DIRECTIONS FOR THIS TASK:
Copy out all of the items below word for word, leaving out the pictures.
####################
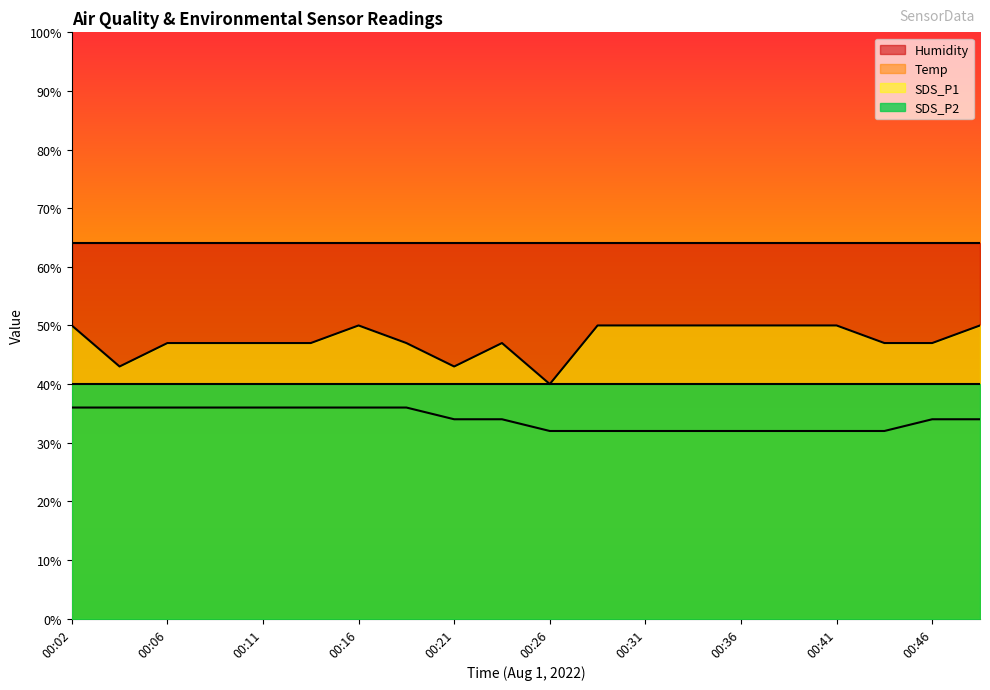

Is it true that SDS_P1 equals 50.0 at 00:31?

True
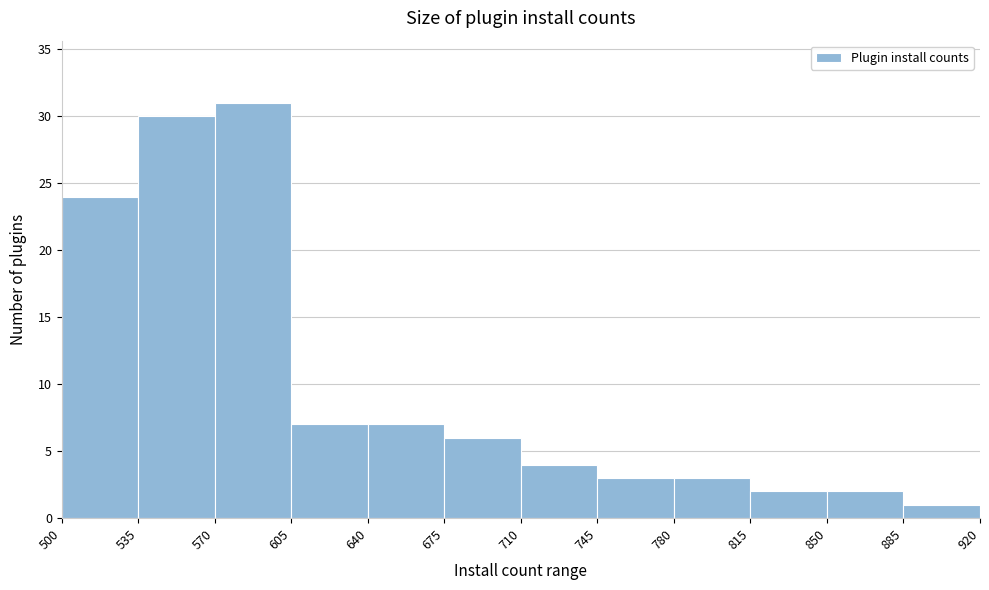

Reading left to right, list every bar in this chart as the range it spans on the x-axis followed by its height. The values are not printed on the chart, so give them approximately, as read against the axis.

500 to 535: 24
535 to 570: 30
570 to 605: 31
605 to 640: 7
640 to 675: 7
675 to 710: 6
710 to 745: 4
745 to 780: 3
780 to 815: 3
815 to 850: 2
850 to 885: 2
885 to 920: 1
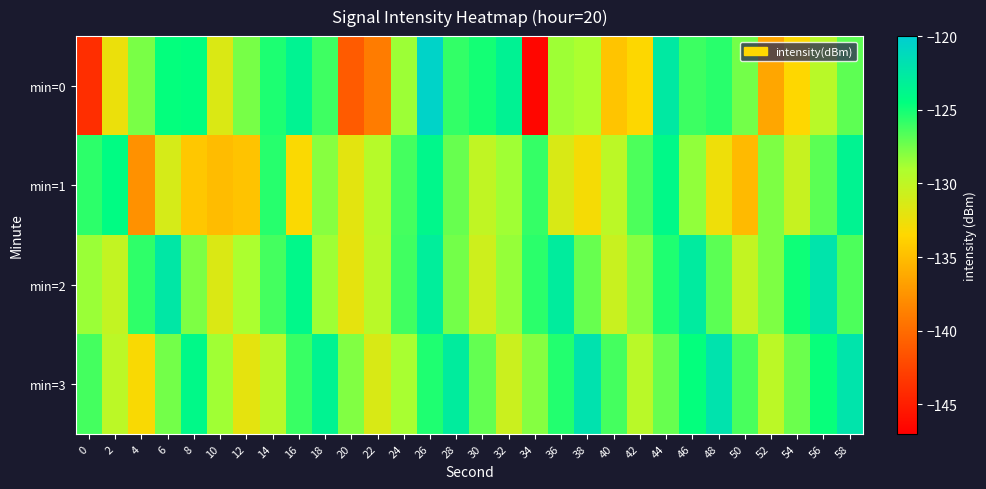

Between 38 and 26, which is larger?

26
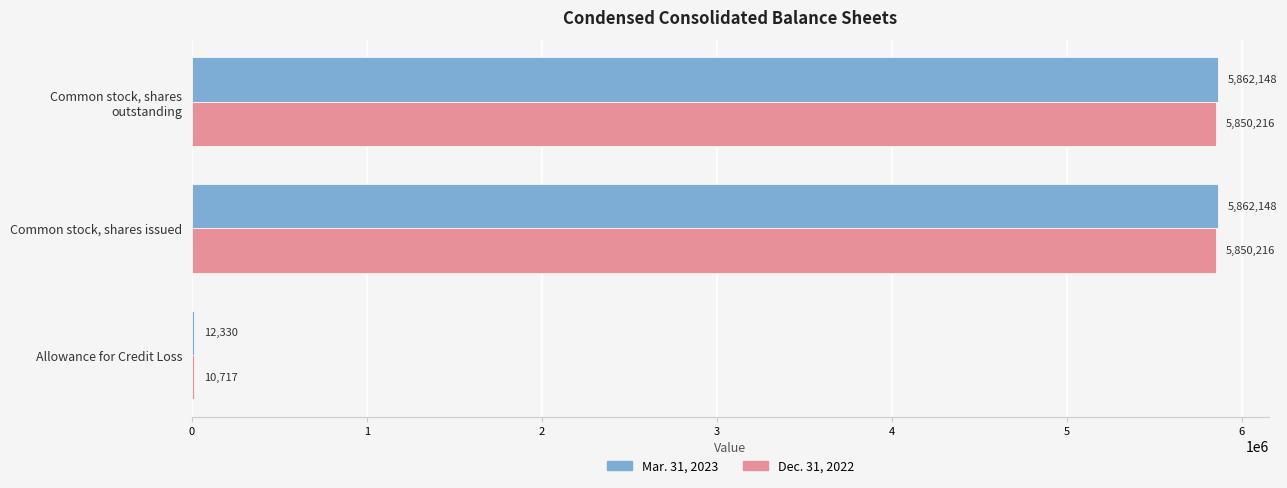

Which series has the largest total across all categories?

Mar. 31, 2023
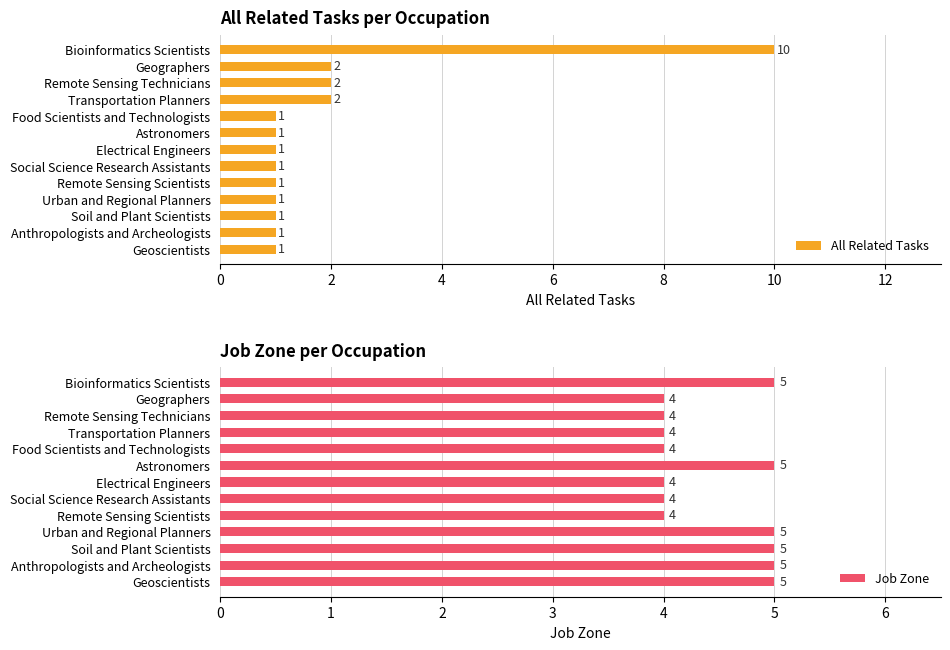

The All Related Tasks series shows 1 at Remote Sensing Scientists. True or false?

True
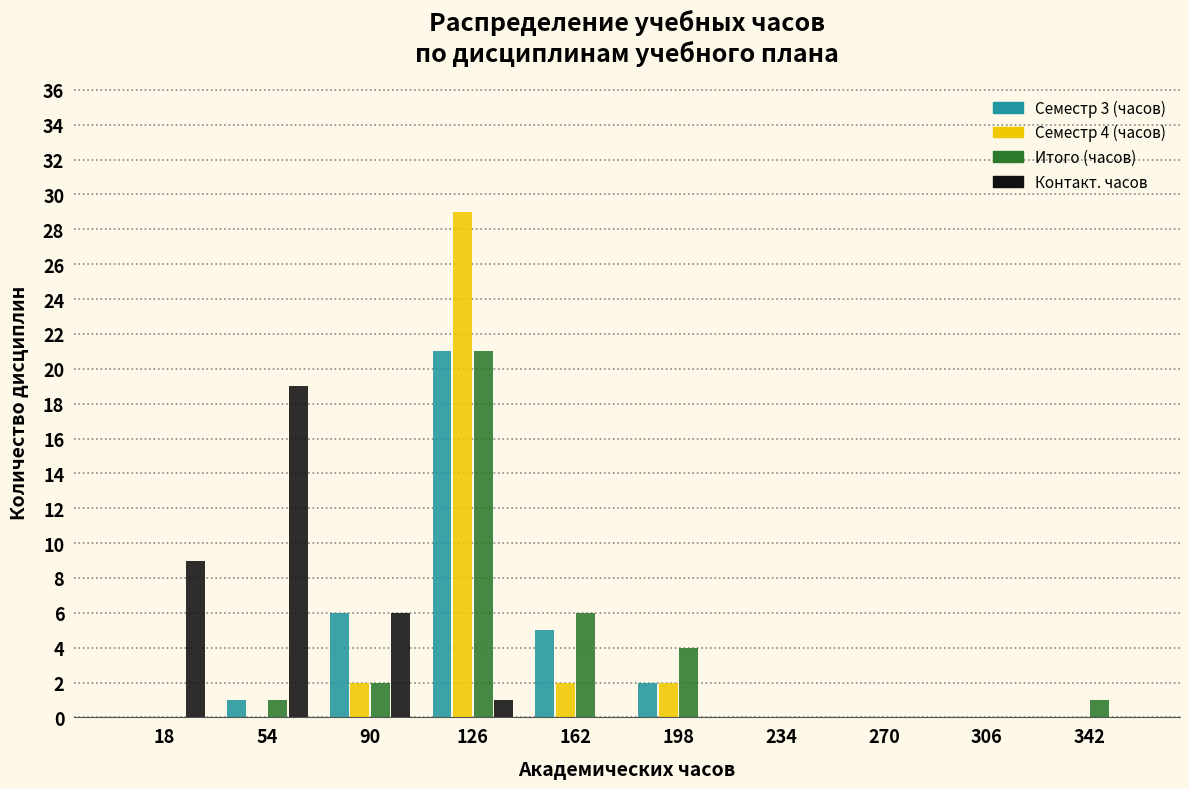

In the Итого (часов) series, which range on the x-axis has the tallest bar?

108 to 144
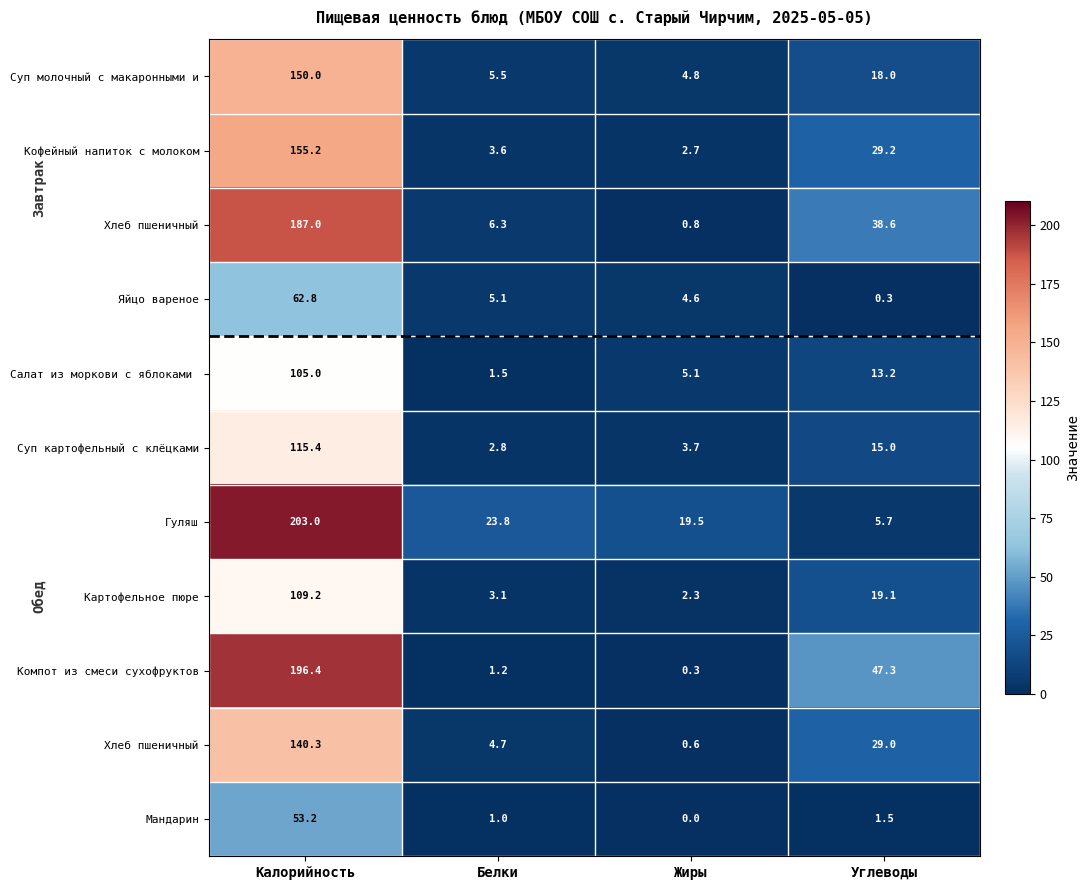

How many distinct data groups are displayed?

11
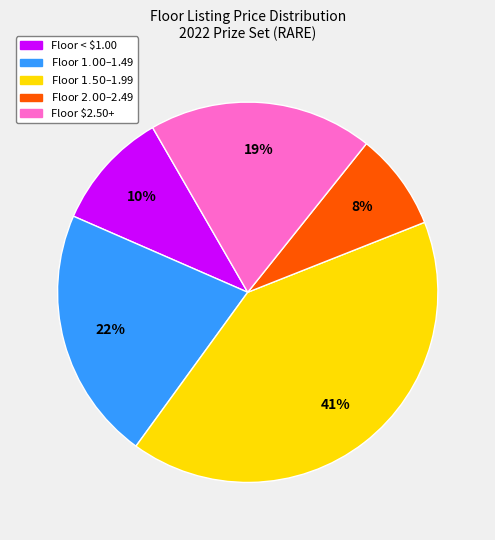

Does any single category account for the majority?

No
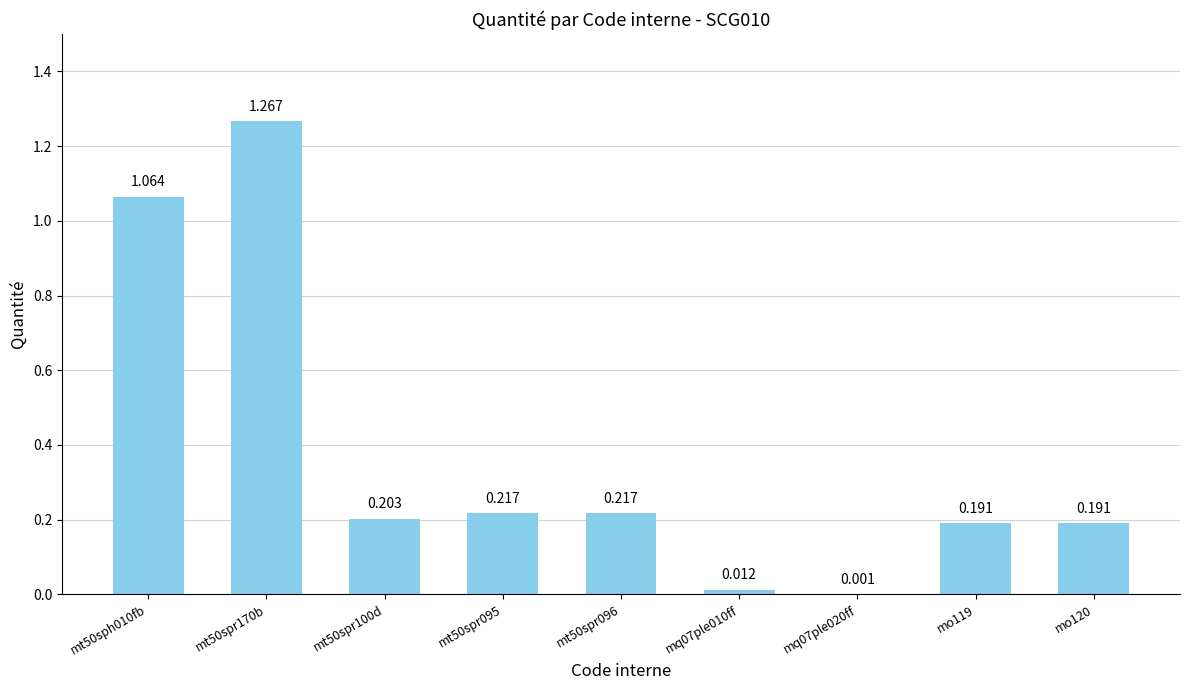

How many series are shown in this chart?

1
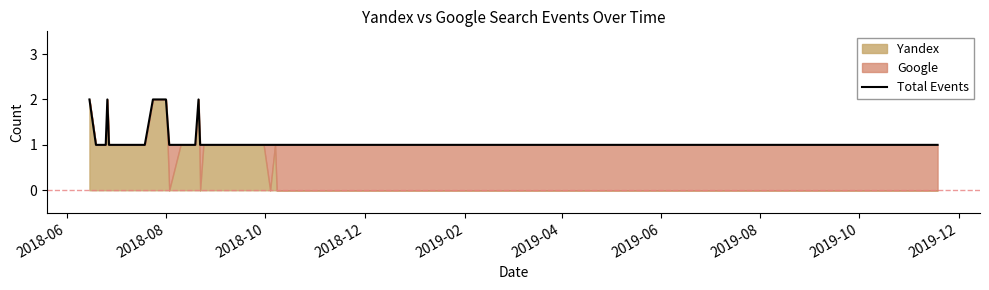

True or false: there are more than 1 points higher than both neighbors.

True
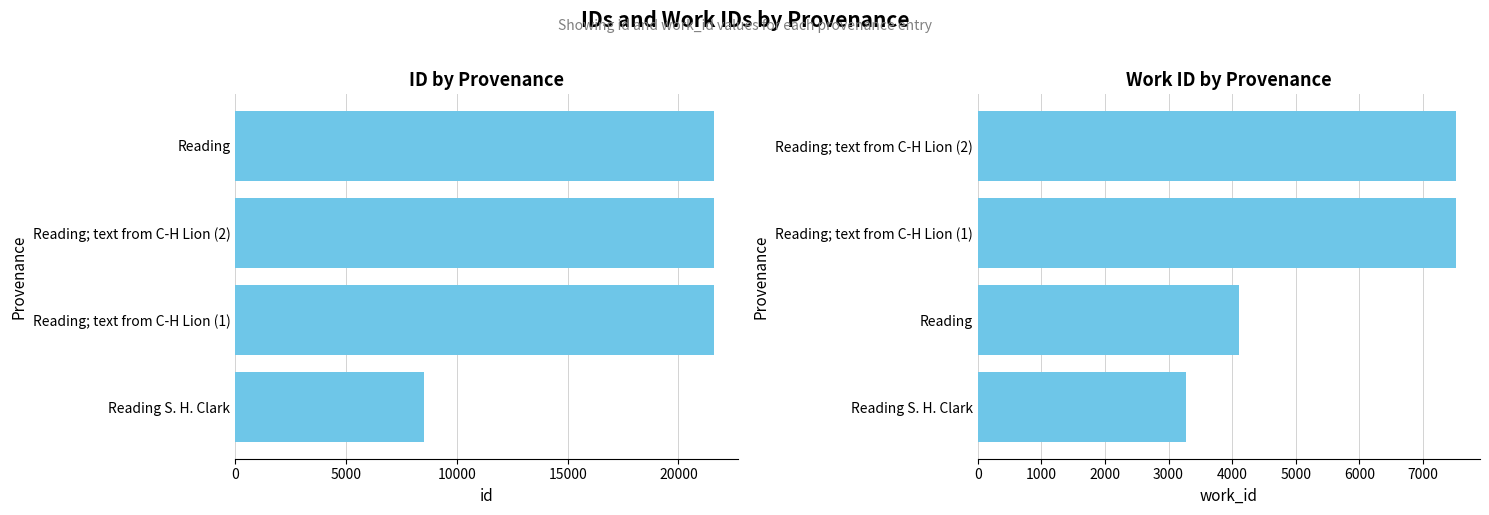

How many distinct data groups are displayed?

2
####################
YOUR SOLUTION:
Is it true that SDS_P1 equals 50.0 at 00:31?

True

Reading left to right, list every bar in this chart as the range it spans on the x-axis followed by its height. The values are not printed on the chart, so give them approximately, as read against the axis.

500 to 535: 24
535 to 570: 30
570 to 605: 31
605 to 640: 7
640 to 675: 7
675 to 710: 6
710 to 745: 4
745 to 780: 3
780 to 815: 3
815 to 850: 2
850 to 885: 2
885 to 920: 1

Between 38 and 26, which is larger?

26

Which series has the largest total across all categories?

Mar. 31, 2023

The All Related Tasks series shows 1 at Remote Sensing Scientists. True or false?

True

In the Итого (часов) series, which range on the x-axis has the tallest bar?

108 to 144

How many distinct data groups are displayed?

11

Does any single category account for the majority?

No

How many series are shown in this chart?

1

True or false: there are more than 1 points higher than both neighbors.

True

How many distinct data groups are displayed?

2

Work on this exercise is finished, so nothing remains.